WHAT YOU ARE ASKED TO DO:
Copy all lines below that use the word "Britain".

Transcribed page contents:
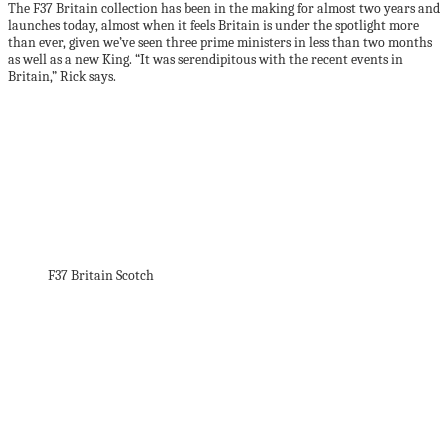
The F37 Britain collection has been in the making for almost two years and
launches today, almost when it feels Britain is under the spotlight more
than ever, given we’ve seen three prime ministers in less than two months
as well as a new King. “It was serendipitous with the recent events in
Britain,” Rick says.
F37 Britain Scotch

EXERCISE ANSWER:
The F37 Britain collection has been in the making for almost two years and
launches today, almost when it feels Britain is under the spotlight more
Britain,” Rick says.
F37 Britain Scotch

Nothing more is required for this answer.